- **SUPPLIED PASSAGE**
━━━━━━━━

In addition to sounding the alarm about the treatment of immigrants in these jails, the report also raises major questions about the oversight of the detention system. In its response to the Inspector General’s findings, ICE said it would resolve these issues through an “internal review,” including input from its own Office of Detention Policy and Planning—an office that it announced in April 2017 that it was shutting down.
Are we supposed to believe that an internal ICE review will, even as the agency dismantles one of the very offices responsible for oversight, actually resolve problems that have persisted for years?
At the Stewart Detention Center in Lumpkin, Georgia, for example, advocates have long documented egregious civil and human rights abuses. In 2015, ICE’s own Office of Detention Oversight issued an inspection report finding 10 areas of deficiencies at Stewart, which is owned and operated by private prison company CoreCivic (formerly Corrections Corporation of America). Many of those deficiencies are again reported in the Inspector General’s new report, including issues with food, the custody classification and grievance systems and use of solitary confinement.
At the Otero County Processing Center in New Mexico, the new report found that people detained there did not have access to working phones and that even the Office of Inspector General’s phone numbers were restricted from use. How are we to take seriously any claim by ICE that it will remedy violations at the detention centers when it restricts access to the very systems that are supposed to hold it accountable?
As if these reports were not bad enough, the Trump administration has stated its intention to roll back existing detention standards and has moved to further expand immigration detention. ICE has already requested proposals for detention facilities in the Midwest and south Texas, which would expand the system by up to 3,000 beds. Last month, together with partner organizations, including ACLU affiliates and legal service providers in the affected states, we sent a response to ICE to oppose any new expansion in light its long history of detainee abuse.
Other steps can also be taken. Call on your local officials to oppose proposals to build new detention facilities in their jurisdictions. And demand that Congress not spend one more taxpayer dime to expand a system of suffering and misery.

━━━━━━━━

- **GIVEN DATA**
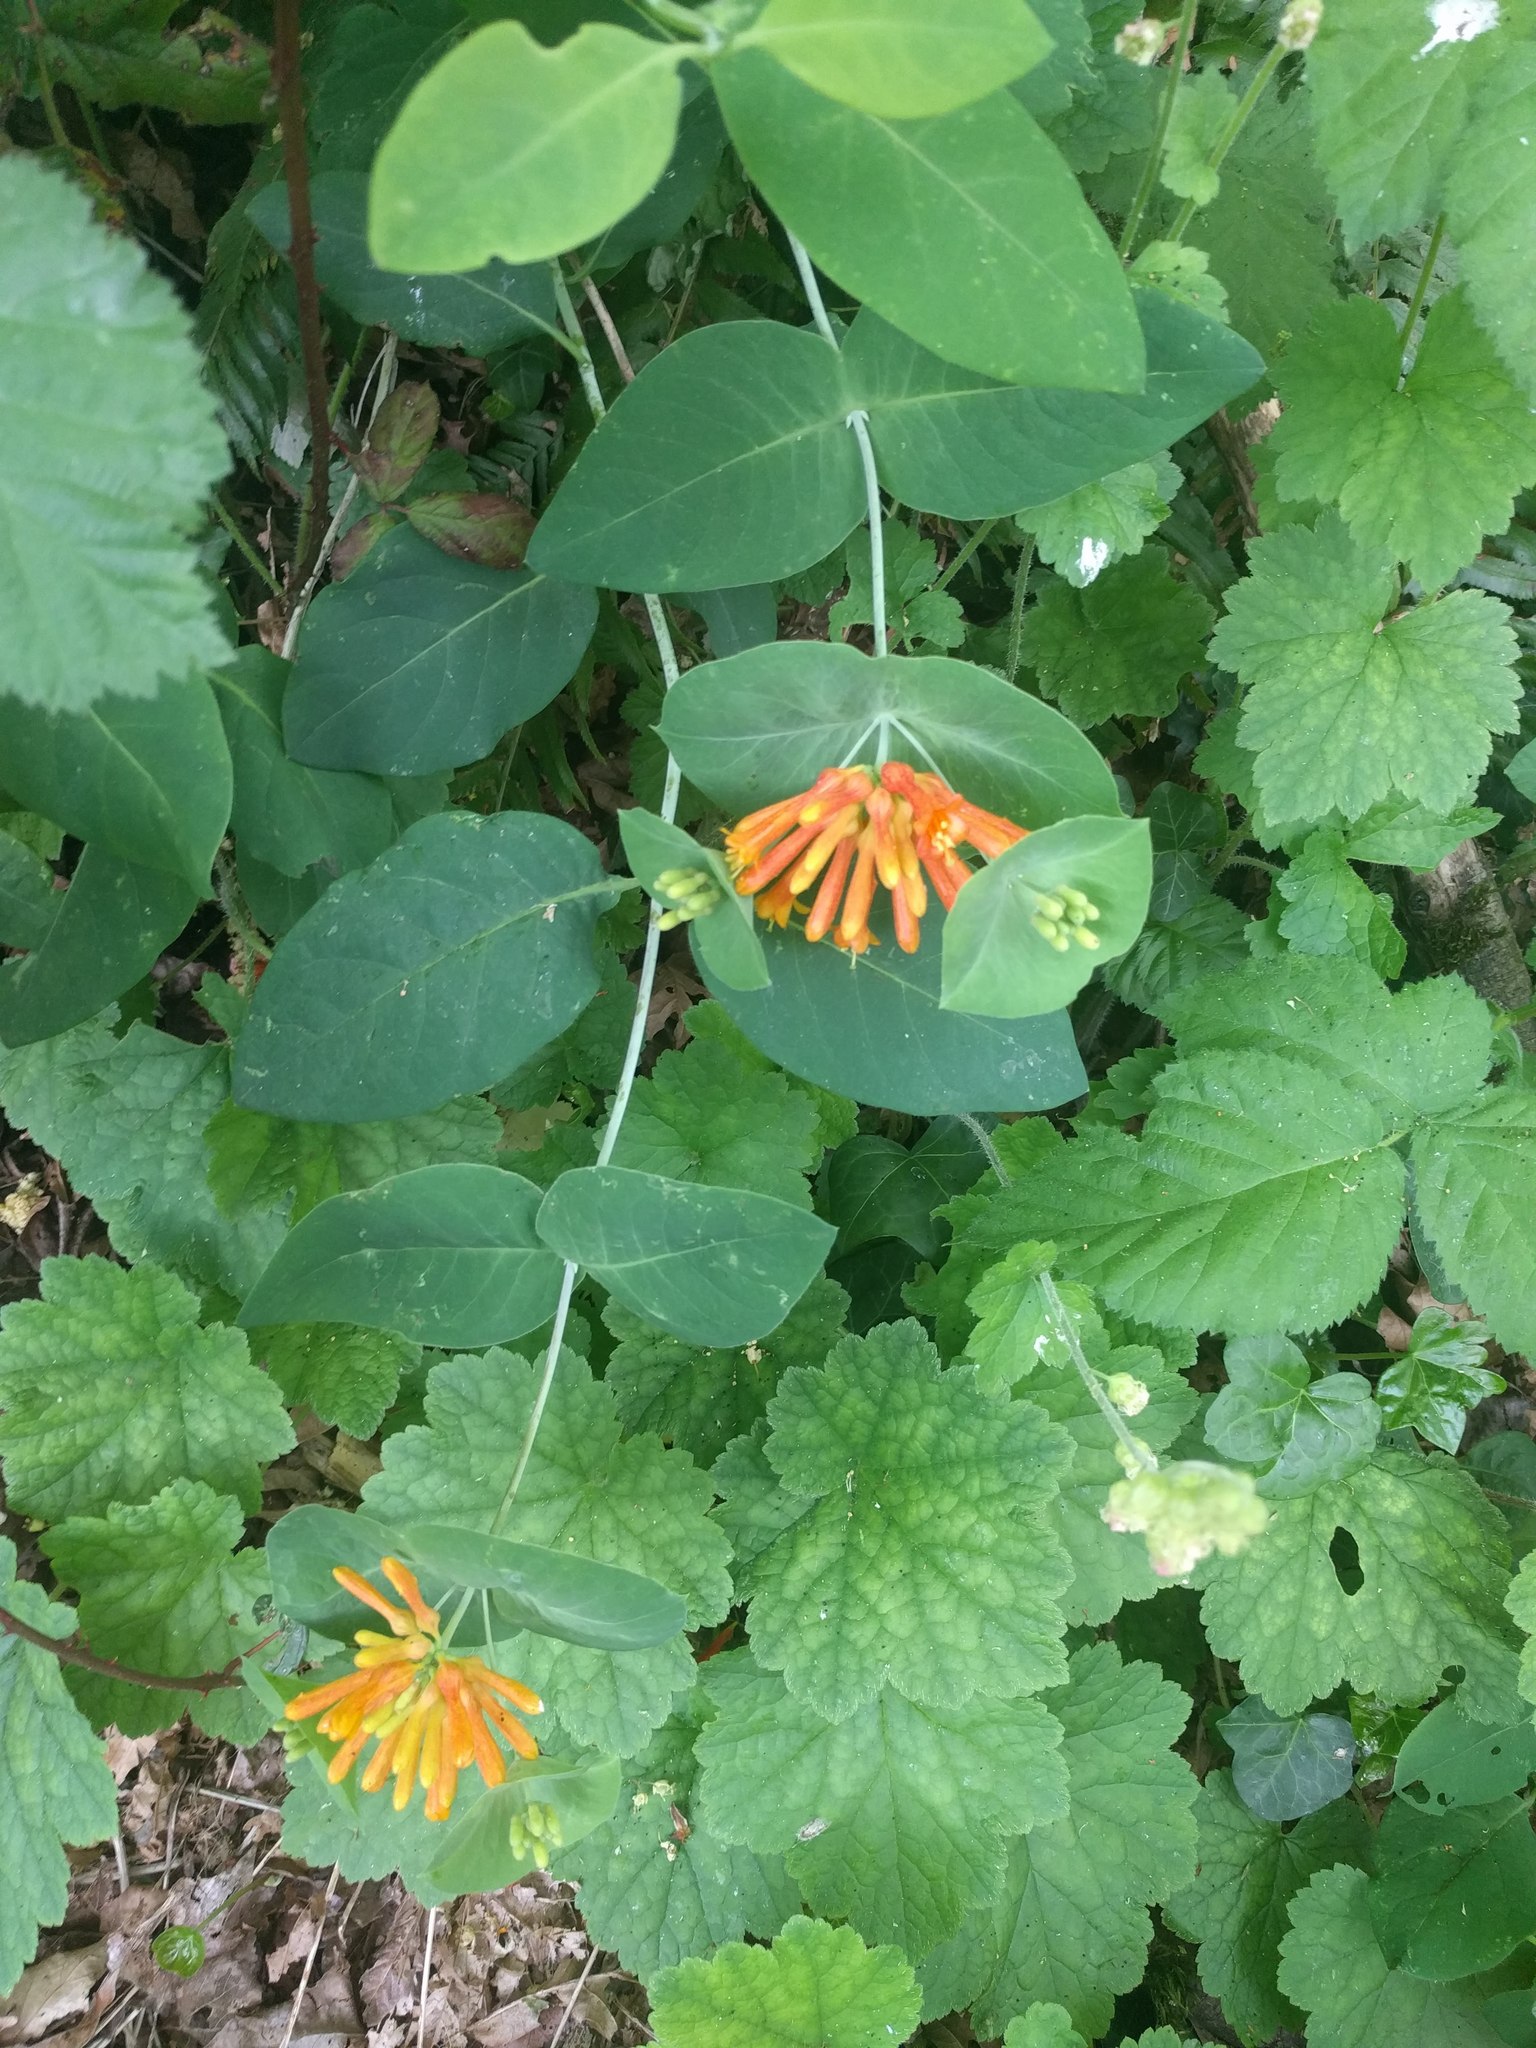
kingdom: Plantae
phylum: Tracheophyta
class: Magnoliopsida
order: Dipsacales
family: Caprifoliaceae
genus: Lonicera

━━━━━━━━

Put this sentence from the passage on immigration detention into Spanish: "At the Stewart Detention Center in Lumpkin, Georgia, for example, advocates have long documented egregious civil and human rights abuses."

- **FINAL ANSWER**
En el Centro de Detención Stewart, en Lumpkin, Georgia, por ejemplo, los defensores han documentado desde hace mucho tiempo abusos flagrantes contra los derechos civiles y humanos.